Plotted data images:
☆ ☆ ☆ ☆ ☆

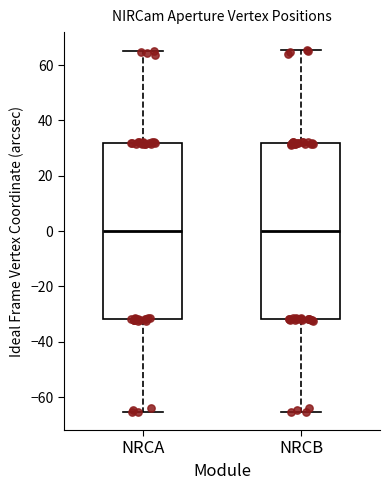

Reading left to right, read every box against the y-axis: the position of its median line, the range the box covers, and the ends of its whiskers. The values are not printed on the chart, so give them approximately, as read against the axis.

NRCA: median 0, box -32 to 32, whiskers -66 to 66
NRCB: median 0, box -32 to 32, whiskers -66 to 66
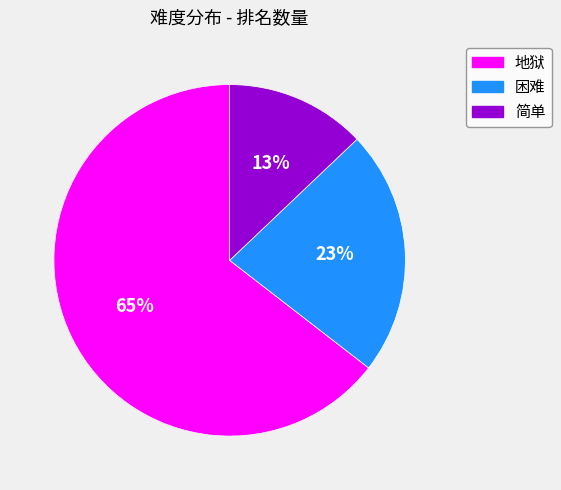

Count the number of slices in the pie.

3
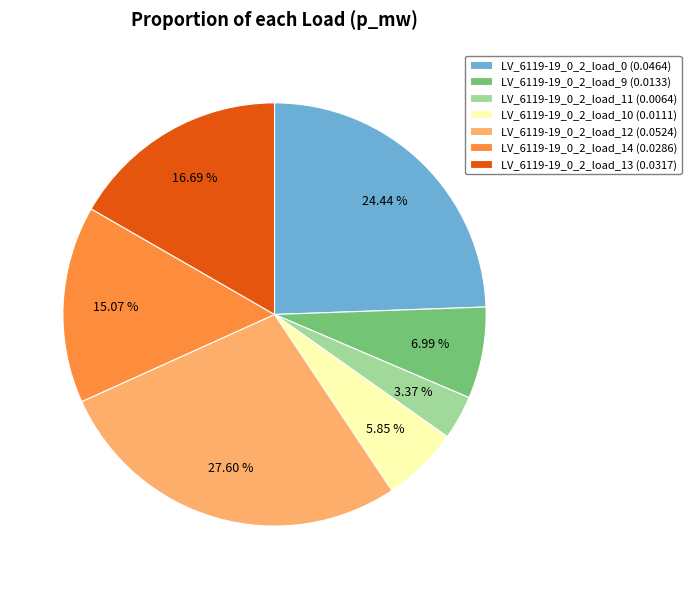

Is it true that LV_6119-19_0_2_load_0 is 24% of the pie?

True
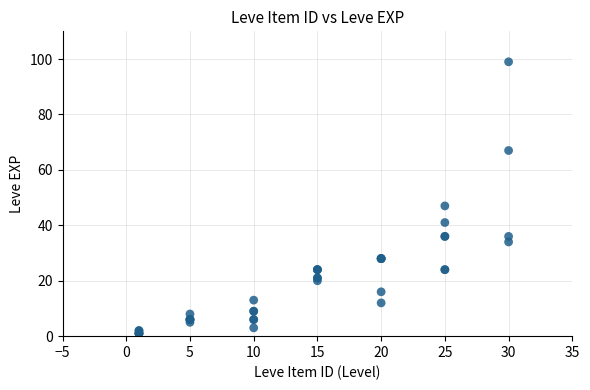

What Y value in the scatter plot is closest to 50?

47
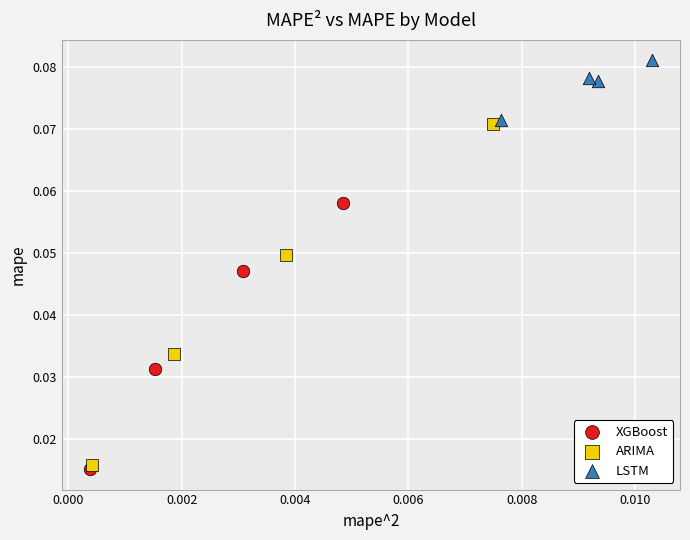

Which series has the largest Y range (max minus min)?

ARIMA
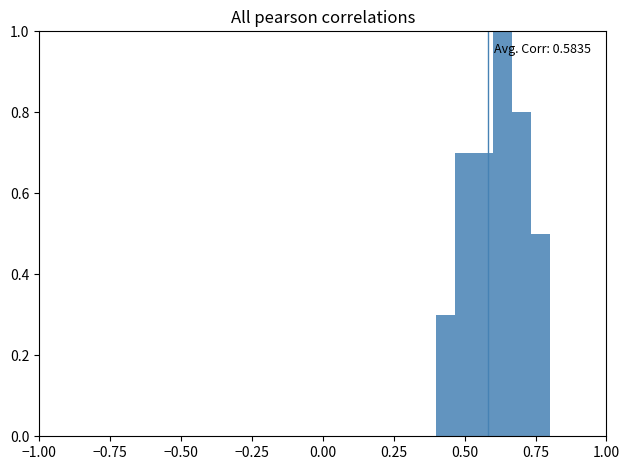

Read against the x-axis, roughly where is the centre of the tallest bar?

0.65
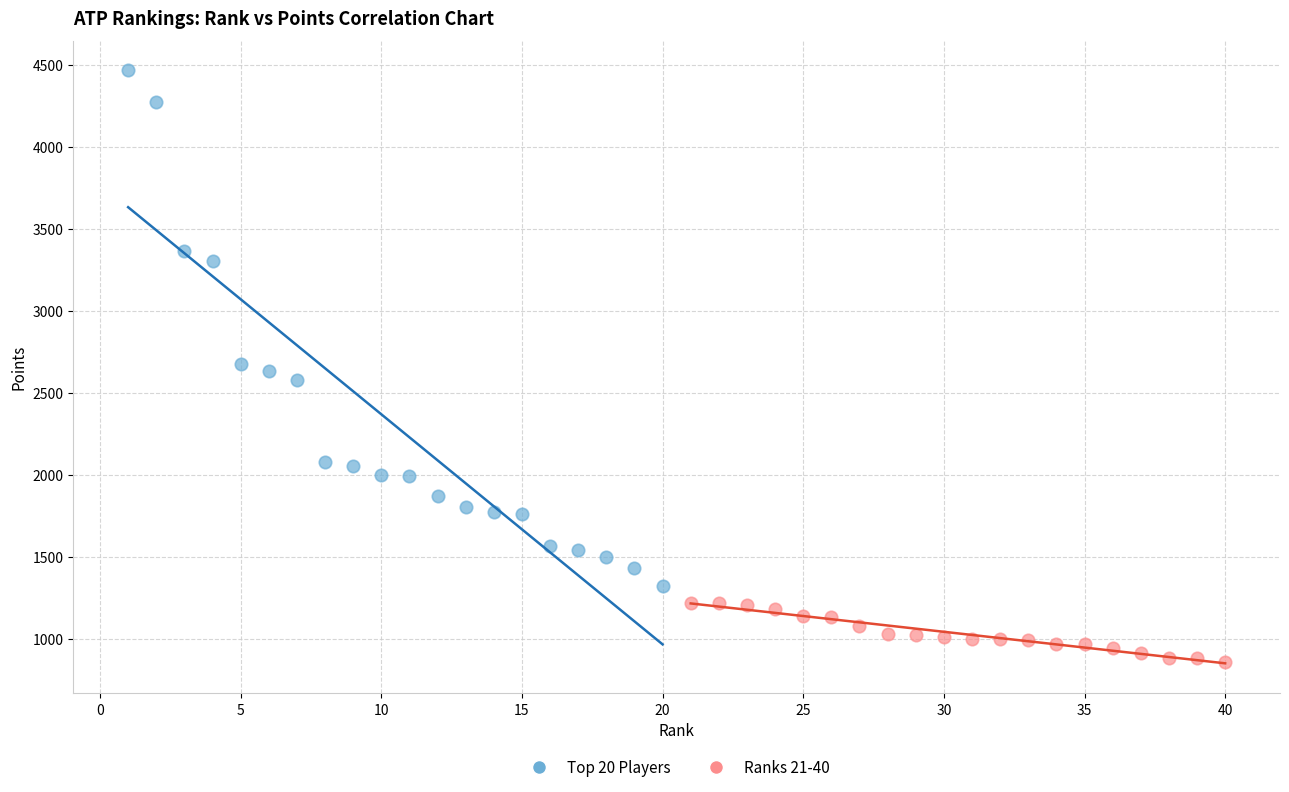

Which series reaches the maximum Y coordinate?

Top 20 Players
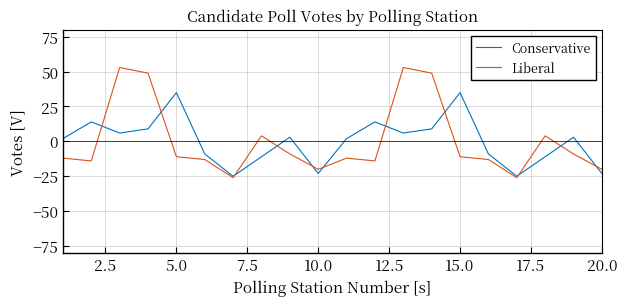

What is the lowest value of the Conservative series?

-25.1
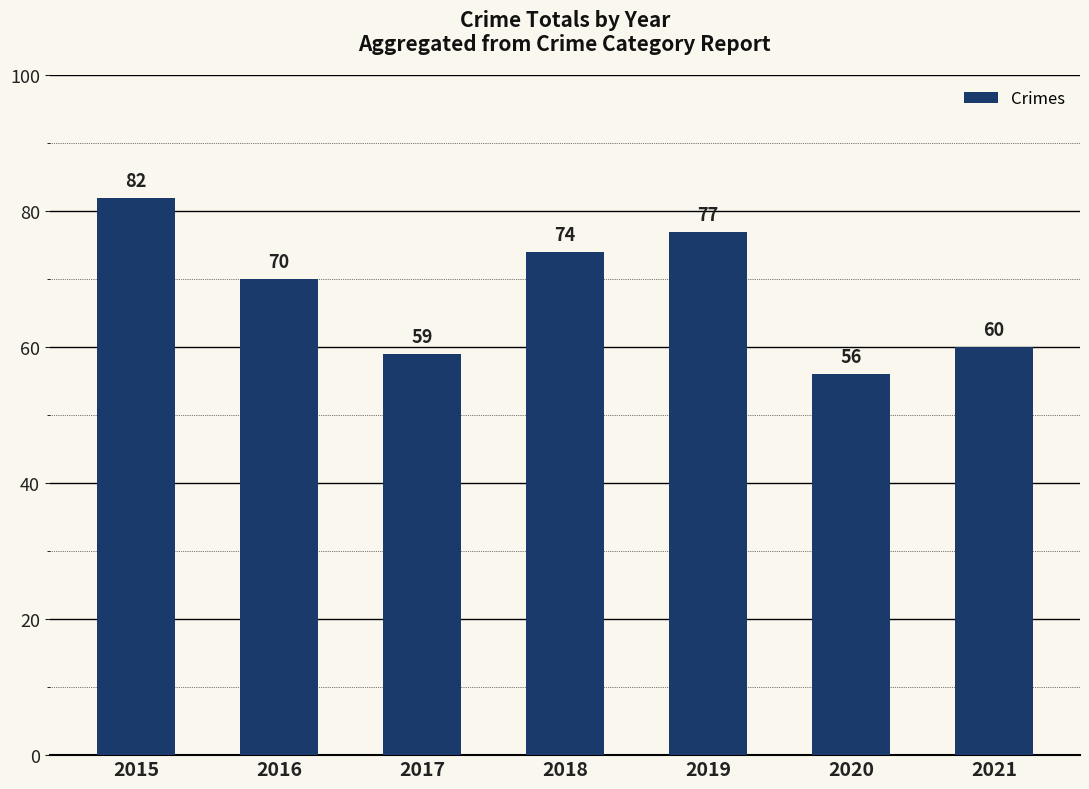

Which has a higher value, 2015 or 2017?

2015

☆ ☆ ☆ ☆ ☆

» Exercise brief:
Turn the lines of the material into a numbered list with the blank lines removed, and leave out the pictures.

» Solution:
1. Reading left to right, read every box against the y-axis: the position of its median line, the range the box covers, and the ends of its whiskers. The values are not printed on the chart, so give them approximately, as read against the axis.
2. NRCA: median 0, box -32 to 32, whiskers -66 to 66
3. NRCB: median 0, box -32 to 32, whiskers -66 to 66
4. Count the number of slices in the pie.
5. 3
6. Is it true that LV_6119-19_0_2_load_0 is 24% of the pie?
7. True
8. What Y value in the scatter plot is closest to 50?
9. 47
10. Which series has the largest Y range (max minus min)?
11. ARIMA
12. Read against the x-axis, roughly where is the centre of the tallest bar?
13. 0.65
14. Which series reaches the maximum Y coordinate?
15. Top 20 Players
16. What is the lowest value of the Conservative series?
17. -25.1
18. Which has a higher value, 2015 or 2017?
19. 2015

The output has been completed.